■ Exercise objective ■
Please find every line in the items that contains the word "args" and copy each of those lines.

■ Collected data ■

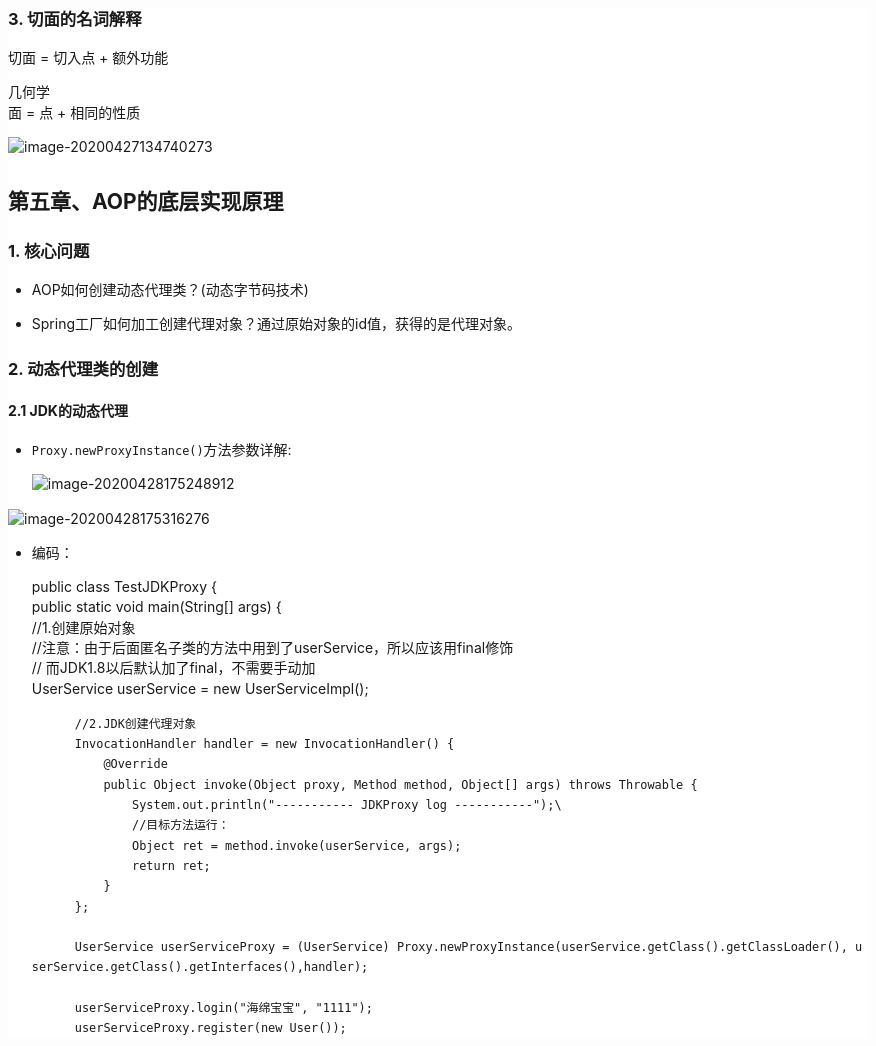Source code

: ### 3. 切面的名词解释

切面 = 切入点 + 额外功能   

几何学  
   面 = 点 + 相同的性质

![image-20200427134740273](https://i.loli.net/2020/10/06/UzpYE6h83I5jbXN.png)

## 第五章、AOP的底层实现原理

### 1. 核心问题

- AOP如何创建动态代理类？(动态字节码技术)
  
- Spring工厂如何加工创建代理对象？通过原始对象的id值，获得的是代理对象。
  

### 2. 动态代理类的创建

#### 2.1 JDK的动态代理

- `Proxy.newProxyInstance()`方法参数详解:
  
    ![image-20200428175248912](https://i.loli.net/2020/10/06/WexSpzTaAZVds7D.png)
    

![image-20200428175316276](https://i.loli.net/2020/10/06/dQeigqUTlVLufxs.png)

- 编码：
  
    public class TestJDKProxy {  
        public static void main(String[] args) {  
            //1.创建原始对象  
            //注意：由于后面匿名子类的方法中用到了userService，所以应该用final修饰  
            //     而JDK1.8以后默认加了final，不需要手动加  
            UserService userService = new UserServiceImpl();  
    
            //2.JDK创建代理对象  
            InvocationHandler handler = new InvocationHandler() {  
                @Override  
                public Object invoke(Object proxy, Method method, Object[] args) throws Throwable {  
                    System.out.println("----------- JDKProxy log -----------");\  
                    //目标方法运行：  
                    Object ret = method.invoke(userService, args);  
                    return ret;  
                }  
            };  
          
            UserService userServiceProxy = (UserService) Proxy.newProxyInstance(userService.getClass().getClassLoader(), userService.getClass().getInterfaces(),handler);  
          
            userServiceProxy.login("海绵宝宝", "1111");  
            userServiceProxy.register(new User());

■ Solution ■
        public static void main(String[] args) {  
                public Object invoke(Object proxy, Method method, Object[] args) throws Throwable {  
                    Object ret = method.invoke(userService, args);  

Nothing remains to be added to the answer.